PROXY                           PLAINS RESOURCES INC.                      PROXY
          THIS PROXY IS SOLICITED ON BEHALF OF THE BOARD OF DIRECTORS
The undersigned hereby appoints Phillip D. Kramer and Michael R. Patterson, and
each of them, as Proxies with full power of substitution, and hereby authorizes
them to represent and to vote, as designated below, all of the shares of Common
Stock of Plains Resources Inc. which the undersigned may be entitled to vote at
the Annual Meeting of Stockholders to be held in the Highland Room of the Four
Seasons Hotel, Houston, Texas, on May 23, 1996, at 10:00 a.m. local time, and
any adjournment or postponement thereof.

1. ELECTION OF DIRECTORS   [ ]   FOR ALL NOMINEES LISTED BELOW (EXCEPT AS
                                 MARKED TO THE CONTRARY BELOW)

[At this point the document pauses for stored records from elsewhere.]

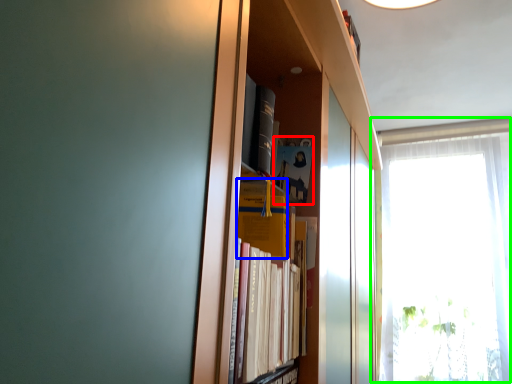
Question: Based on their relative distances, which object is nearer to paperback book (highlighted by a red box)? Choose from paperback book (highlighted by a blue box) and window (highlighted by a green box).

Choices:
 (A) paperback book
 (B) window

Answer: (A)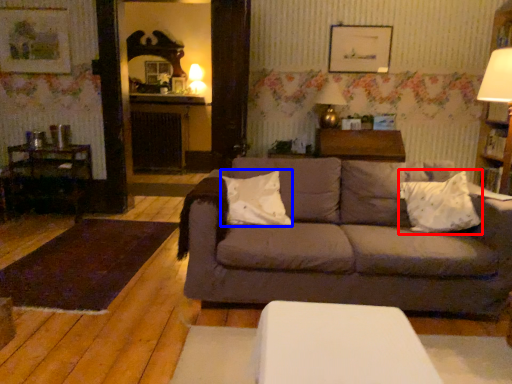
Question: Which of the following is the farthest to the observer, throw pillow (highlighted by a red box) or pillow (highlighted by a blue box)?

Choices:
 (A) throw pillow
 (B) pillow

Answer: (B)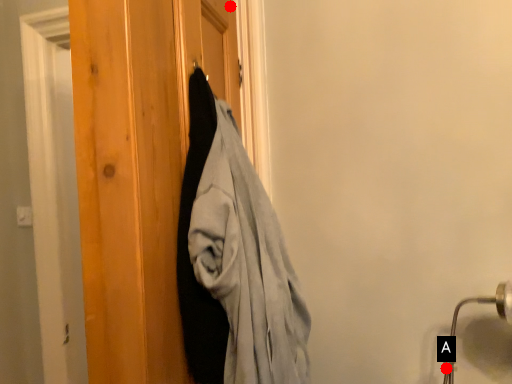
Question: Two points are circled on the image, labeled by A and B beside each circle. Which point is farther from the camera taking this photo?

Choices:
 (A) A is further
 (B) B is further

Answer: (B)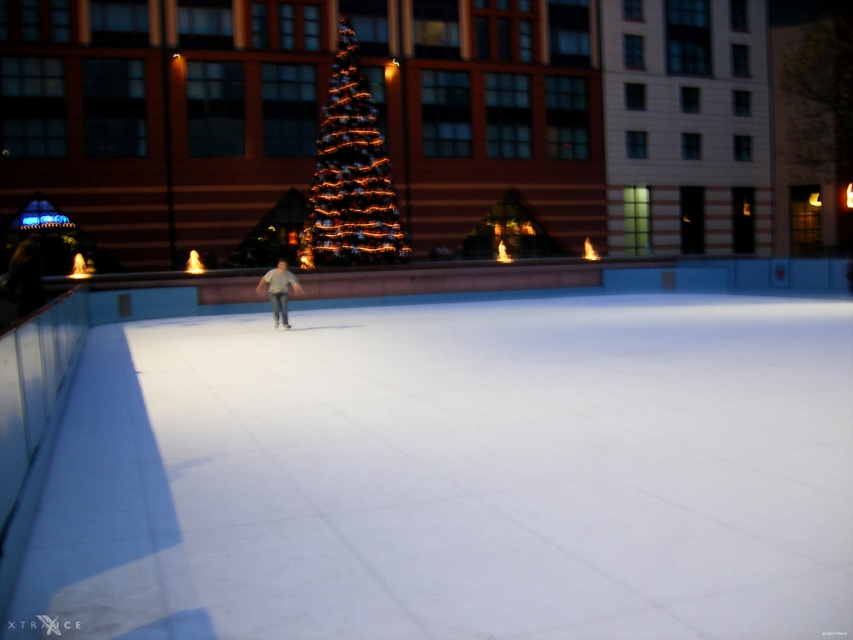
You are at an ice skating rink and notice two objects at the center of the scene. Which one is smaller between the illuminated glass christmas tree at center and the light gray cotton shirt at center?

The illuminated glass christmas tree at center is smaller than the light gray cotton shirt at center.

You are standing at the camera position and want to take a photo of the illuminated glass christmas tree at center. If your camera has a maximum focus range of 80 feet, will you be able to capture the tree clearly?

The illuminated glass christmas tree at center and camera are 88.85 feet apart from each other. Since the distance exceeds the camera maximum focus range of 80 feet, you will not be able to capture the tree clearly.

You are standing at point (350, 176) in the image. What object is located at this point?

The illuminated glass christmas tree at center is located at point (350, 176).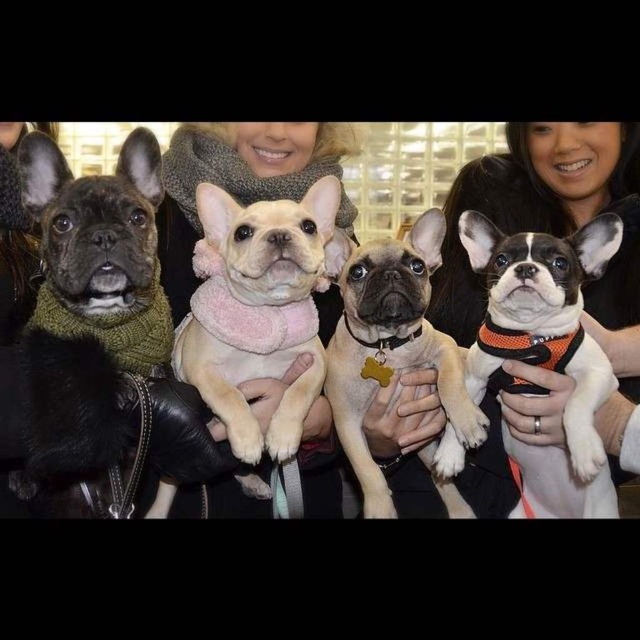
Can you confirm if white and black fur at right is positioned to the left of light beige fur at center?

In fact, white and black fur at right is to the right of light beige fur at center.

Who is higher up, white and black fur at right or light beige fur at center?

white and black fur at right is higher up.

This screenshot has width=640, height=640. I want to click on white and black fur at right, so click(545, 353).

Can you confirm if matte black dog at left is smaller than white and black fur at right?

Yes.

Is matte black dog at left wider than white and black fur at right?

Incorrect, matte black dog at left's width does not surpass white and black fur at right's.

The width and height of the screenshot is (640, 640). What are the coordinates of `matte black dog at left` in the screenshot? It's located at (90, 300).

Locate an element on the screen. matte black dog at left is located at coordinates (90, 300).

Is point (198, 198) closer to viewer compared to point (429, 292)?

That is True.

Can you confirm if peachy fleece dog at center is positioned to the right of light beige fur at center?

No, peachy fleece dog at center is not to the right of light beige fur at center.

Does point (285, 339) lie behind point (380, 250)?

No, it is not.

Identify the location of peachy fleece dog at center. Image resolution: width=640 pixels, height=640 pixels. (257, 310).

                           [ ]  WITHHOLD FOR ALL NOMINEES LISTED BELOW

  INSTRUCTION:   TO WITHHOLD AUTHORITY TO VOTE FOR ANY INDIVIDUAL NOMINEE,
                 STRIKE A LINE THROUGH THE NOMINEE'S NAME IN THE FOLLOWING LIST:

      GREG L. ARMSTRONG, ROBERT A. BEZUCH, TOM H. DELIMITROS,
          WILLIAM M. HITCHCOCK, DAN M. KRAUSSE, JOHN H. LOLLAR, 
          ROBERT V. SINNOTT AND J. TAFT SYMONDS

2. APPROVAL OF PLAINS RESOURCES INC. 1996 STOCK INCENTIVE PLAN  
               [ ]  FOR    [ ]  AGAINST    [ ]  ABSTAIN
                                                    
3. TO TRANSACT SUCH OTHER BUSINESS AS MAY PROPERLY COME BEFORE THE MEETING.
                 (Continued and to be signed on the other side)

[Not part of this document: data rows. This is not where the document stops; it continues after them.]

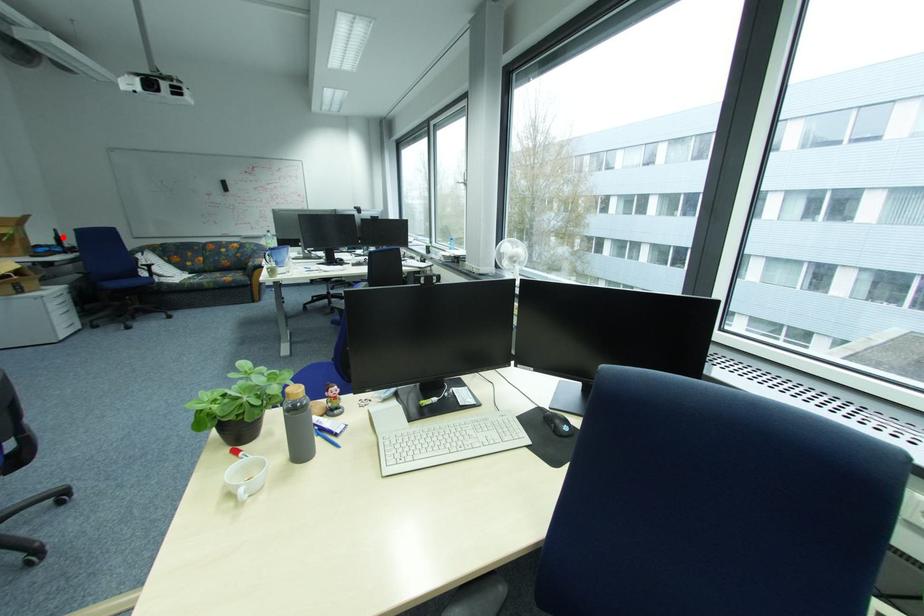
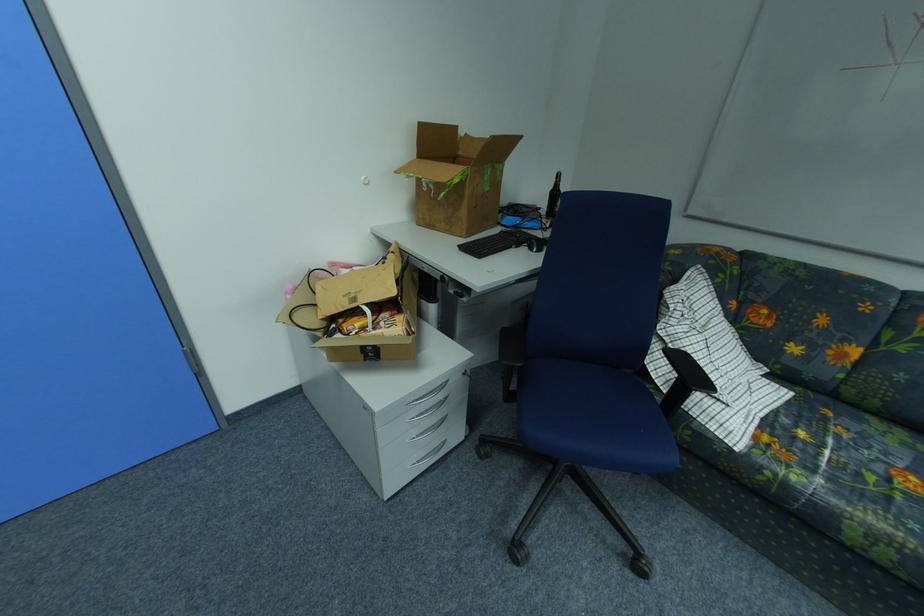
Question: I am providing you with two images of the same scene from different viewpoints. Given a red point in image1, look at the same physical point in image2. Is it:

Choices:
 (A) Closer to the viewpoint
 (B) Farther from the viewpoint

Answer: (A)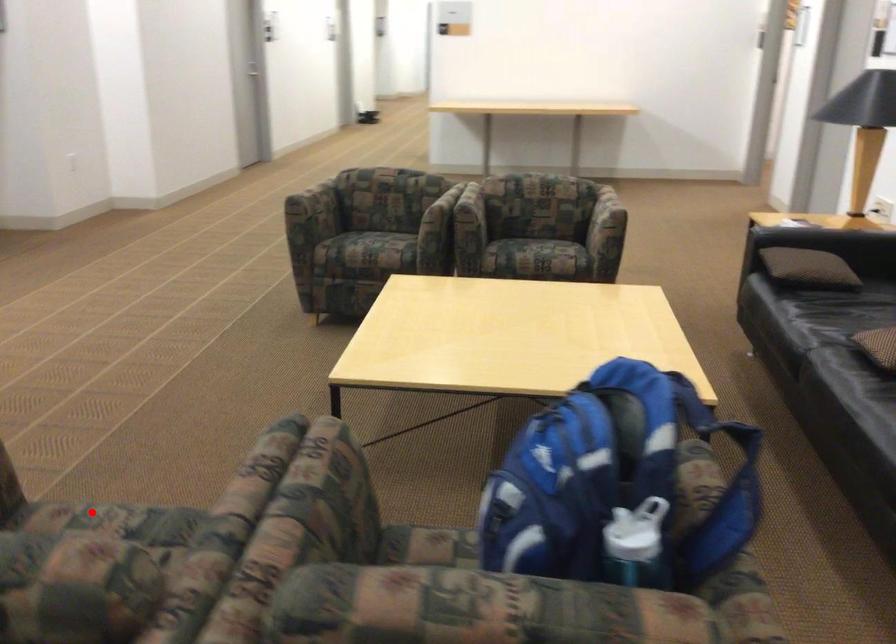
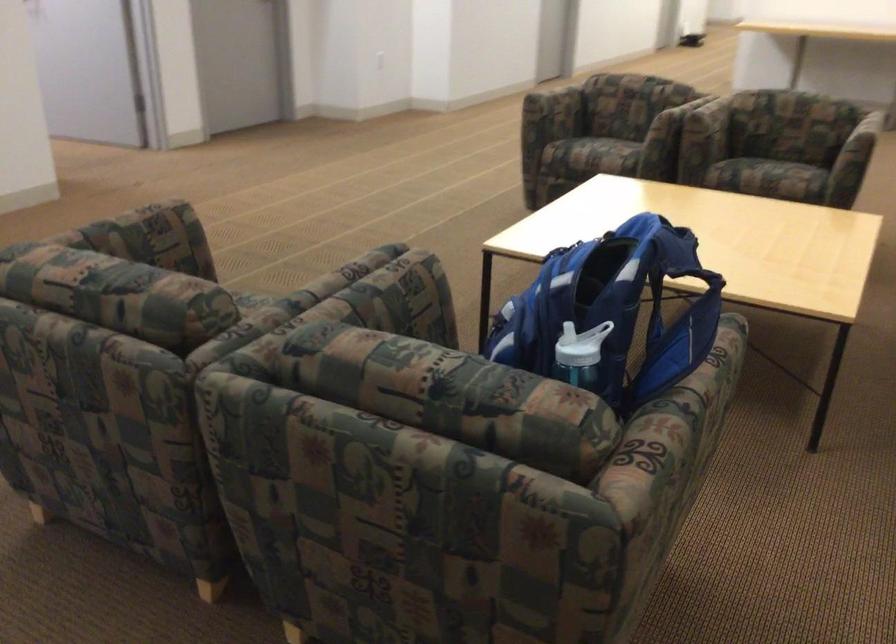
Question: A red point is marked in image1. In image2, is the corresponding 3D point closer to the camera or farther? Reply with the corresponding letter.

Choices:
 (A) The corresponding 3D point is closer.
 (B) The corresponding 3D point is farther.

Answer: (B)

                        (Continued from the other side)
In his discretion, the Proxy is authorized to vote upon such other business as
may properly come before the meeting.
THIS PROXY WHEN PROPERLY EXECUTED WILL BE VOTED IN THE MANNER DIRECTED HEREIN
BY THE UNDERSIGNED STOCKHOLDER.  IF NO DIRECTION IS MADE, THIS PROXY WILL BE
VOTED FOR PROPOSALS 1 AND 2.

                             Please sign exactly as your name appears on the
                             left.  If signing as attorney, executor,
                             administrator, trustee or guardian, please give
                             full title as such; if signing for corporation,
                             sign in full corporate name by authorized officer;
                             and if signing for a partnership, sign in the
                             partnership name by authorized person.  When
                             shares are in the names of more than one person,
                             each should sign.
            
                             Date:____________________________, 1996.
                             ________________________________________
                             ________________________________________
                             Signature(s) of Stockholder(s)
            
                             THIS PROXY IS SOLICITED ON BEHALF OF THE BOARD OF 
                             DIRECTORS OF THE COMPANY.